• Problem details: In the PHP snippet below, which values are placed in the input array?

• Passage shown:
========

My answer below will get you partway there.
Resources
I borrowed some code logic from this answer.
To quote the answer (in case of future removal), please view below.
You can try
echo "<pre>";
$sum = 12 ; //SUM
$array = array(6,1,3,11,2,5,12);
$list = array();
# Extract All Unique Conbinations
extractList($array, $list);
#Filter By SUM = $sum $list =
array_filter($list,function($var) use ($sum) { return(array_sum($var) == $sum);});
#Return Output
var_dump($list);
Output
array
0 => array
1 => string '1' (length=1)
2 => string '2' (length=1)
3 => string '3' (length=1)
4 => string '6' (length=1)
1 => array
1 => string '1' (length=1)
2 => string '5' (length=1)
3 => string '6' (length=1)
2 => array
1 => string '1' (length=1)
2 => string '11' (length=2)
3 => array
1 => string '12' (length=2)

========

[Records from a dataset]

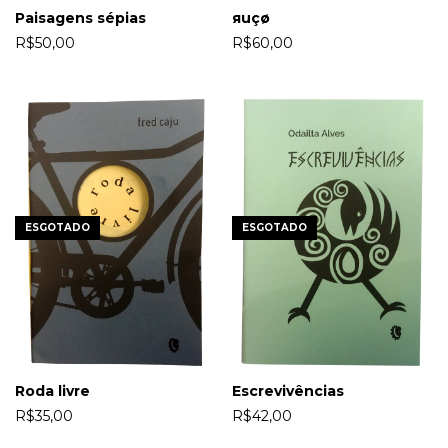
Paisagens sépias
яuçø
R$50,00
R$60,00
ESGOTADO
ESGOTADO
Roda livre
Escrevivências
R$35,00
R$42,00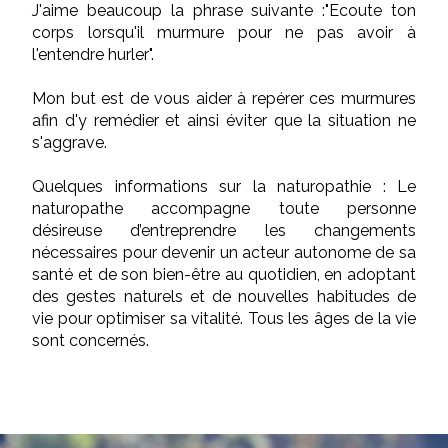
J'aime beaucoup la phrase suivante :"Ecoute ton
corps lorsqu'il murmure pour ne pas avoir à
l'entendre hurler".
Mon but est de vous aider à repérer ces murmures
afin d'y remédier et ainsi éviter que la situation ne
s'aggrave.
Quelques informations sur la naturopathie : Le
naturopathe accompagne toute personne
désireuse d’entreprendre les changements
nécessaires pour devenir un acteur autonome de sa
santé et de son bien-être au quotidien, en adoptant
des gestes naturels et de nouvelles habitudes de
vie pour optimiser sa vitalité. Tous les âges de la vie
sont concernés.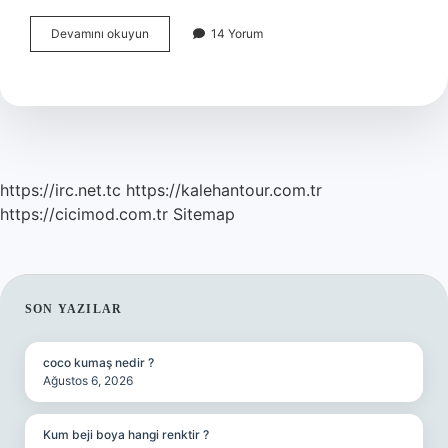
Sağlık
Devamını okuyun
14 Yorum
Raporu
Almak
Için
Randevu
Almaya
Gerek
Var
Mı
https://irc.net.tc
https://kalehantour.com.tr
https://cicimod.com.tr
Sitemap
SIDEBAR
SON YAZILAR
coco kumaş nedir ?
Ağustos 6, 2026
Kum beji boya hangi renktir ?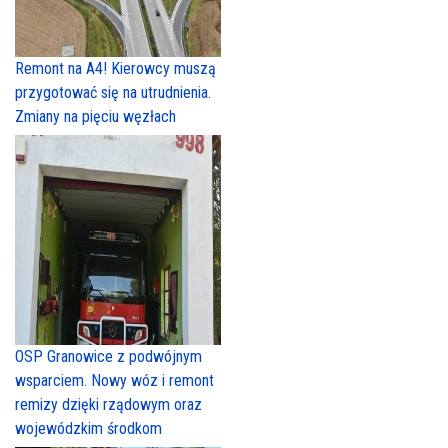
Remont na A4! Kierowcy muszą
przygotować się na utrudnienia.
Zmiany na pięciu węzłach
OSP Granowice z podwójnym
wsparciem. Nowy wóz i remont
remizy dzięki rządowym oraz
wojewódzkim środkom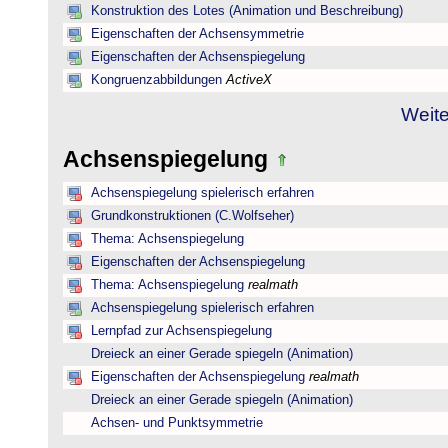
Konstruktion des Lotes (Animation und Beschreibung)
Eigenschaften der Achsensymmetrie
Eigenschaften der Achsenspiegelung
Kongruenzabbildungen
ActiveX
Weite
Achsenspiegelung
Achsenspiegelung spielerisch erfahren
Grundkonstruktionen (C.Wolfseher)
Thema: Achsenspiegelung
Eigenschaften der Achsenspiegelung
Thema: Achsenspiegelung
realmath
Achsenspiegelung spielerisch erfahren
Lernpfad zur Achsenspiegelung
Dreieck an einer Gerade spiegeln (Animation)
Eigenschaften der Achsenspiegelung
realmath
Dreieck an einer Gerade spiegeln (Animation)
Achsen- und Punktsymmetrie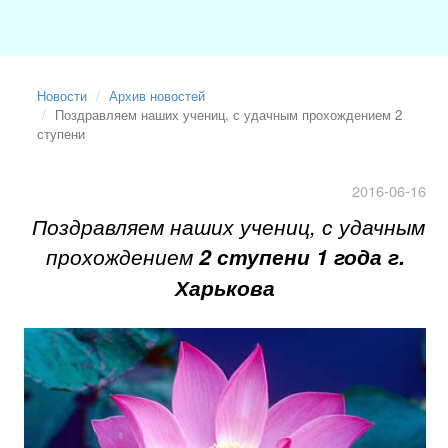
Новости
Архив новостей
Поздравляем наших учениц, с удачным прохождением 2
ступени
2016-06-16
Поздравляем наших учениц, с удачным
прохождением
2 ступени 1 года г.
Харькова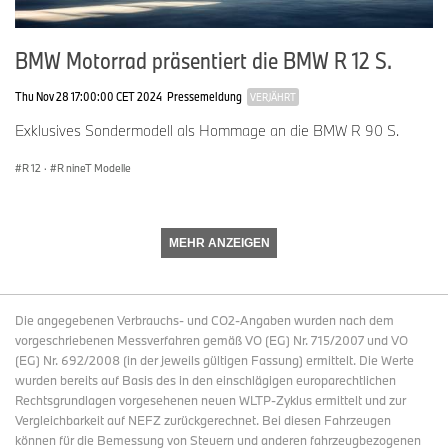
Komfort als bei manuellen Schaltvorgängen sind die Vorteile und
die extrem kurzen Schaltzeiten ermöglichen das Beschleunigen
BMW Motorrad präsentiert die BMW R 12 S.
nahezu ohne Zugkraftunterbrechung.
Einteiliger Gitterrohr-Brückenrahmen aus Stahl mit
Thu Nov 28 17:00:00 CET 2024
Pressemeldung
VERJÄHRT
angeschraubtem Heckrahmen als ideale Grundlage für eine
Exklusives Sondermodell als Hommage an die BMW R 90 S.
Enduro. Optimierte Lenkkopfpartie für bestmögliche Offroad-
Ergonomie und großen Lenkeinschlagswinkel.
R 12
·
R nineT Modelle
Kernstück der neuen BMW R 12 G/S ist der einteilige Gitterrohr-
Brückenrahmen aus Stahl der R 12 Familie. Mit dem
Hauptrahmen verschraubt ist der ebenfalls aus Stahlrohr
MEHR ANZEIGEN
gefertigte Heckrahmen. Für den Einsatz in der neuen BMW R 12
G/S ist die Lenkkopfpartie etwas höher ausgeführt und der
Lenkkopf ist weiter vorne platziert.
Serienmäßig 21-Zoll-großes Vorderrad für beste
Die angegebenen Verbrauchs- und CO2-Angaben wurden nach dem
Geländetauglichkeit.
vorgeschriebenen Messverfahren gemäß VO (EG) Nr. 715/2007 und VO
Enduro Paket Pro als Sonderausstattung mit 18- statt 17-Zoll-
(EG) Nr. 692/2008 (in der jeweils gültigen Fassung) ermittelt. Die Werte
Hinterrad für maximale Offroad-Performance.
wurden bereits auf Basis des in den einschlägigen europarechtlichen
Rechtsgrundlagen vorgesehenen neuen WLTP-Zyklus ermittelt und zur
Während die übrigen Modelle der BMW R 12 Baureihe auf reinen
Vergleichbarkeit auf NEFZ zurückgerechnet. Bei diesen Fahrzeugen
Straßenbetrieb ausgelegt sind,trägt die neue BMW R 12 G/S mit
können für die Bemessung von Steuern und anderen fahrzeugbezogenen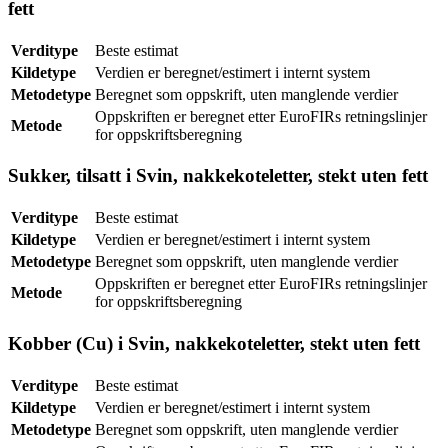
fett
Verditype
Beste estimat
Kildetype
Verdien er beregnet/estimert i internt system
Metodetype
Beregnet som oppskrift, uten manglende verdier
Oppskriften er beregnet etter EuroFIRs retningslinjer
Metode
for oppskriftsberegning
Sukker, tilsatt i Svin, nakkekoteletter, stekt uten fett
Verditype
Beste estimat
Kildetype
Verdien er beregnet/estimert i internt system
Metodetype
Beregnet som oppskrift, uten manglende verdier
Oppskriften er beregnet etter EuroFIRs retningslinjer
Metode
for oppskriftsberegning
Kobber (Cu) i Svin, nakkekoteletter, stekt uten fett
Verditype
Beste estimat
Kildetype
Verdien er beregnet/estimert i internt system
Metodetype
Beregnet som oppskrift, uten manglende verdier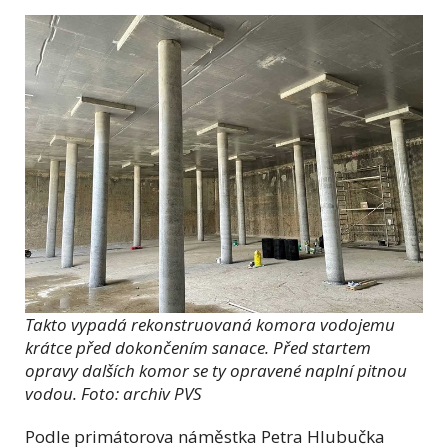
Takto vypadá rekonstruovaná komora vodojemu
krátce před dokončením sanace. Před startem
opravy dalších komor se ty opravené naplní pitnou
vodou. Foto: archiv PVS
Podle primátorova náměstka Petra Hlubučka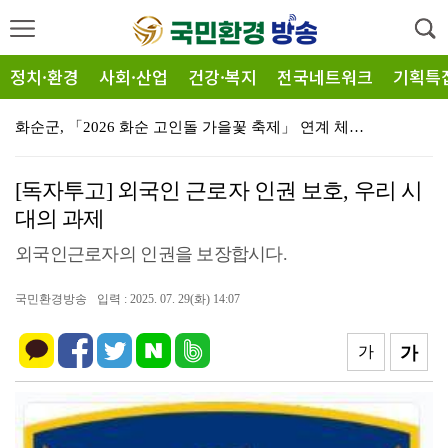
정치·환경
사회·산업
건강·복지
전국네트워크
기획특
화순군, 「2026 화순 고인돌 가을꽃 축제」 연계 체…
전남광주특별시, 이달의 전통주에 ‘섬달천9도 생황칠막걸…
[독자투고] 외국인 근로자 인권 보호, 우리 시
민형배 시장, 양식어류 긴급 방류 확대 건의…추가 물량…
대의 과제
충남에 ‘중부권 마른김 물류허브’ 들어선다
외국인근로자의 인권을 보장합시다.
[포토뉴스] 남해안 최초 저어새 번식…순천만에서 확인돼…
국민환경방송
입력 : 2025. 07. 29(화) 14:07
여수시, 섬의 가치와 낭만 담은 ‘제7회 섬의 날’ 개…
해양수산부 신청사, 부산시 동구의 북항 1단계 재개발 …
가
가
중국 청소년 수학여행단 700여 명 유치
동부지방산림청, 산불진화자원 활용 폭염 피해 예방 총력…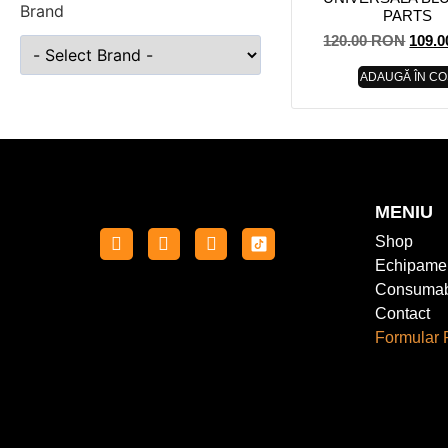
Brand
PARTS
120.00
RON
109.
ADAUGĂ ÎN CO
MENIU
Shop
Echipame
Consumab
Contact
Formular 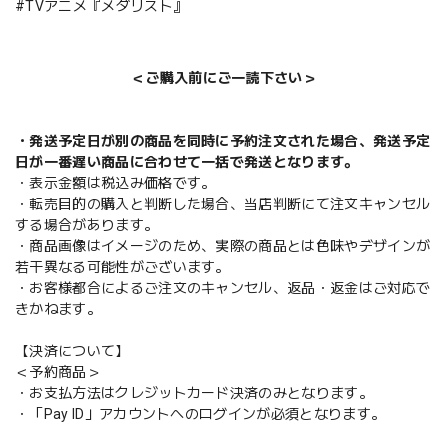
#TVアニメ『メダリスト』
＜ご購入前にご一読下さい＞
・発送予定日が別の商品を同時に予約注文された場合、発送予定
日が一番遅い商品に合わせて一括で発送となります。
・表示金額は税込み価格です。
・転売目的の購入と判断した場合、当店判断にて注文キャンセル
する場合があります。
・商品画像はイメージのため、実際の商品とは色味やデザインが
若干異なる可能性がございます。
・お客様都合によるご注文のキャンセル、返品・返金はご対応で
きかねます。
【決済について】
＜予約商品＞
・お支払方法はクレジットカード決済のみとなります。
・「Pay ID」アカウントへのログインが必須となります。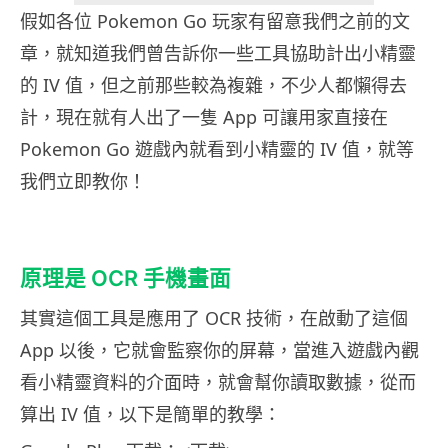
假如各位 Pokemon Go 玩家有留意我們之前的文
章，就知道我們曾告訴你一些工具協助計出小精靈
的 IV 值，但之前那些較為複雜，不少人都懶得去
計，現在就有人出了一隻 App 可讓用家直接在
Pokemon Go 遊戲內就看到小精靈的 IV 值，就等
我們立即教你！
原理是 OCR 手機畫面
其實這個工具是應用了 OCR 技術，在啟動了這個
App 以後，它就會監察你的屏幕，當進入遊戲內觀
看小精靈資料的介面時，就會幫你讀取數據，從而
算出 IV 值，以下是簡單的教學：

========

• Exercise answer: 6, 1, 3, 11, 2, 5, and 12